Not that his retirement from the business that he loves was self-planned, Irish-born Hicks was quick to point out in an exclusive interview with Your Local Journal. “I started working at 16 years old, got married at 20, raised two children, went to university at night, and have been in Hudson since 2004. So I guess retirement is not now, nor will it ever be, part of my vocabulary or of my own making. And if this wonderful old historic building on Main Road wasn’t being torn down to make way for condominiums, I would continue my business here indefinitely.”

How did he feel on Sunday? “It was a joyous, wistful, enlightening, and intoxicating day in more ways than one.” said Hicks. “Surrounded by old and new friends enjoying a drink, small treats, and an amazing going-away cake. Like Marie Antoinette, I also said, 'Let them eat cake.' Only this time, I supplied the cake.”

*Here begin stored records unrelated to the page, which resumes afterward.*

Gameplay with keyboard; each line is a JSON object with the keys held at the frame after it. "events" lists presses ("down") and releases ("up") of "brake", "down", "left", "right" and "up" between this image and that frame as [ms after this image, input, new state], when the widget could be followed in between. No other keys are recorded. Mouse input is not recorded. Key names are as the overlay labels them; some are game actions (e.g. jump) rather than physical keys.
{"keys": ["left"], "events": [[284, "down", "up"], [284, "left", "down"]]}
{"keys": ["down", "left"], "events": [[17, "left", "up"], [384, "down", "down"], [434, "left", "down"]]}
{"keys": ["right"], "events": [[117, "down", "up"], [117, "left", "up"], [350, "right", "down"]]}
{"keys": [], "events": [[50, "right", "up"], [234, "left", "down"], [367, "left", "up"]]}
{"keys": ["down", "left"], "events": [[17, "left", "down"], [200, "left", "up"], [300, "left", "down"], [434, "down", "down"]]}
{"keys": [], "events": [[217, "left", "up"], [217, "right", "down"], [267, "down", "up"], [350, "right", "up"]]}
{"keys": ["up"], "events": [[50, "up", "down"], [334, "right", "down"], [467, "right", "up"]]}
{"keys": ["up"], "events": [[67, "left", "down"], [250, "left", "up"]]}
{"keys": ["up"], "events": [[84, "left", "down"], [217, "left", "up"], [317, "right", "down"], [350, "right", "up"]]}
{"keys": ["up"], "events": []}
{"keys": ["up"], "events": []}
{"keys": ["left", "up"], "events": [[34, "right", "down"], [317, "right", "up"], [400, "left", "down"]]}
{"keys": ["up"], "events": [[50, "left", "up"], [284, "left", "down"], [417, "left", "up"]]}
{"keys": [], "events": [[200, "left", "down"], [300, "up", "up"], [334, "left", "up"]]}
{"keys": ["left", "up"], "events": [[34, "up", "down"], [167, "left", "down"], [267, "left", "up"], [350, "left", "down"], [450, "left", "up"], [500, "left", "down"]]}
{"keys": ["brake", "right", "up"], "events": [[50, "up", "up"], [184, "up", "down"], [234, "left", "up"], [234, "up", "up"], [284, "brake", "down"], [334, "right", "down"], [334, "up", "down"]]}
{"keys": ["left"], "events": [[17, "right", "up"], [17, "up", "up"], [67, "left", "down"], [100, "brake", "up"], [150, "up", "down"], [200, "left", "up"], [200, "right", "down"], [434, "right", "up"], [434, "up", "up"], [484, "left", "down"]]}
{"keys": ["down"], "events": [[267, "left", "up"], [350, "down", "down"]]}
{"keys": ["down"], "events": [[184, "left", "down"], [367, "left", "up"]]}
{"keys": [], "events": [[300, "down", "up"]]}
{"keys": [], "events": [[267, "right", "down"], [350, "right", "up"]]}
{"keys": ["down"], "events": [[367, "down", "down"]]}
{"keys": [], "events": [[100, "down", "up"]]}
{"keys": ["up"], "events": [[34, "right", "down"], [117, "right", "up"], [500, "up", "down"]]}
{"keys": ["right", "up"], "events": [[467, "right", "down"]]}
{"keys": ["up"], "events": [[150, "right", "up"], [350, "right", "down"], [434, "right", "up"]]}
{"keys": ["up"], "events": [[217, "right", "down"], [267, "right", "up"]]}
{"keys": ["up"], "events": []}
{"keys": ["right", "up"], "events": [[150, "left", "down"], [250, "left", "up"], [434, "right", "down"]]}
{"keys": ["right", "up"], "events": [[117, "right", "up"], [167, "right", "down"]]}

Added Hicks, “It has been a pleasure to work in this town and be part of its shopping network. We are all small businessmen and women in Hudson and need the support of the local population. When you purchase an item in a small-town store you put food on the merchant's table, clothes on their family's back, and help their children get a good education. When you buy goods in a large box store, you help a CEO buy a bigger yacht.”

An active downtown core is the heart of any small town, stressed Hicks. “It is where we meet and greet our neighbours, catch up on local news -10 per cent of which might actually be accurate - and keep relationships alive and active. When the downtown core of a town dies, the town itself often dies along with it and you are left with a collection of family homes living in selective isolation.”

As for his future plans - following an outside independent auction of all remaining 'treasures' in the barn in the near future - Hicks is planning on publishing a new book of poetry, finishing a play he is writing, helping his wife, Marilyn, out at Finnegan's Market on Saturdays, playing a few games of golf, and taking his first vacation in over 20 years.

Said Hicks, “It promises to be quite an adventure. But to all the people who have been our clients over the years, I would just like to say thank you. We have appreciated your business, your company, and the many happy times you and we have shared together.”